*** Information supplied ***

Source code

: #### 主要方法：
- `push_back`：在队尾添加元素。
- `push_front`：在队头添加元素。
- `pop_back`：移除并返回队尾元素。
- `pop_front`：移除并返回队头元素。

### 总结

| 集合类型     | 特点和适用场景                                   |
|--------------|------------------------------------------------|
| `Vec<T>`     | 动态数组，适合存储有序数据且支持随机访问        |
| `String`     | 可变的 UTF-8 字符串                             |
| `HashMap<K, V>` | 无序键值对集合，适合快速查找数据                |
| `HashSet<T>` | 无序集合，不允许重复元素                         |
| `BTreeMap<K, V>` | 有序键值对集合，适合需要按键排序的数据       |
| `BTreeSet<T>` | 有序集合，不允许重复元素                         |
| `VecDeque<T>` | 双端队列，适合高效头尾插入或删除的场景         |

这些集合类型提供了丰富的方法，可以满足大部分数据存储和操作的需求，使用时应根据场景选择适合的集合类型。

*** End of Information supplied ***

Job. Print each line above exactly as it stands.

Answer space.
Source code

: #### 主要方法：
- `push_back`：在队尾添加元素。
- `push_front`：在队头添加元素。
- `pop_back`：移除并返回队尾元素。
- `pop_front`：移除并返回队头元素。

### 总结

| 集合类型     | 特点和适用场景                                   |
|--------------|------------------------------------------------|
| `Vec<T>`     | 动态数组，适合存储有序数据且支持随机访问        |
| `String`     | 可变的 UTF-8 字符串                             |
| `HashMap<K, V>` | 无序键值对集合，适合快速查找数据                |
| `HashSet<T>` | 无序集合，不允许重复元素                         |
| `BTreeMap<K, V>` | 有序键值对集合，适合需要按键排序的数据       |
| `BTreeSet<T>` | 有序集合，不允许重复元素                         |
| `VecDeque<T>` | 双端队列，适合高效头尾插入或删除的场景         |

这些集合类型提供了丰富的方法，可以满足大部分数据存储和操作的需求，使用时应根据场景选择适合的集合类型。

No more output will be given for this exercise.